In this dependentObservable we first store the contents of the filterLetter observable in an array. If the letter variable equates to false (e.g. if it's an empty string) we simply return the array that the filteredPeopleByTerm() method returns without modifying it.

If there is a letter to filter by, we use the arrayFilter() utility method again to filter the array returned by filteredPeopleByTerm. This time we convert the first letter of each item's name property to uppercase and return whether it is equal to letter. Remember, items will only remain in the array we are filtering if the anonymous function returns true.

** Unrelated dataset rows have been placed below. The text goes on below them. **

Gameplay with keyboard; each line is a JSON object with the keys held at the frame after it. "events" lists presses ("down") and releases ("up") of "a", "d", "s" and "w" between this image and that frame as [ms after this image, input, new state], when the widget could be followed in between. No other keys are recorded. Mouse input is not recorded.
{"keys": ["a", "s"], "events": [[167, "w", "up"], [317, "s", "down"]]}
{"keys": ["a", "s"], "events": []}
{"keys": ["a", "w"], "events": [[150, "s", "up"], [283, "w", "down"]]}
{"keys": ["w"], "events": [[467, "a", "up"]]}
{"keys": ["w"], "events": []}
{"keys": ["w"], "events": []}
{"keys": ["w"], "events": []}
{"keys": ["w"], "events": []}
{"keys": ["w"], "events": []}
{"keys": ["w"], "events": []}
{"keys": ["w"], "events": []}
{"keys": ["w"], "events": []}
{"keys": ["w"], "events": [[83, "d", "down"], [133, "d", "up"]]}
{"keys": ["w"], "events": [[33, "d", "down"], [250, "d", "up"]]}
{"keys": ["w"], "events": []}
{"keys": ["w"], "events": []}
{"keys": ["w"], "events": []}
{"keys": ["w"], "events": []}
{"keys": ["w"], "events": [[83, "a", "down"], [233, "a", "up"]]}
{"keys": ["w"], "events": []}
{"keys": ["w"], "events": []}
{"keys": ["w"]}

Round 6 – Updating the Paging

In the last tutorial in this mini-series, we added the paging feature, which operated directly on the people array. If we want the paging to work with our new filtering functionality, we'll need to update the showCurrentPage dependentObservable from the last article. All we need to do is change the return statement at the end of the function so that it returns a slice of the array returned by the filteredPeople() dependentObservable instead of the people array:

return this.filteredPeople().slice(startIndex, startIndex + this.pageSize());

At this point, we should now be able to run the page and filter the displayed contacts by a letter or by a search term. The two new features aren't mutually-exclusive, so we can filter the contacts by a letter and then search the filtered list further using a search term. Or vice-versa – filtering a searched set of contacts. And our paging will still keep up with the currently displayed set of contacts.


Post Fight Review

In this final chapter of this series, we consolidated what we know about using Knockout by adding filtering by letter or search term features to let users view a subset of the data held in the viewModel. As before, adding these new features to our application is so much easier to do with Knockout than it would be if we were trying to maintain our views and viewModels manually using jQuery alone.

As well as keeping our UI and data in sync with ease, we also get a range of utility functions including arrayGetDistinctValues(), and arrayFilter() which we can use to save ourselves some manual coding when performing common tasks.

This now brings us to the end of the series, but I hope that it isn't the end of your experience with Knockout itself; the library is a fantastic addition to any developer's toolkit and makes creating fast, engaging interactive applications with JavaScript much easier.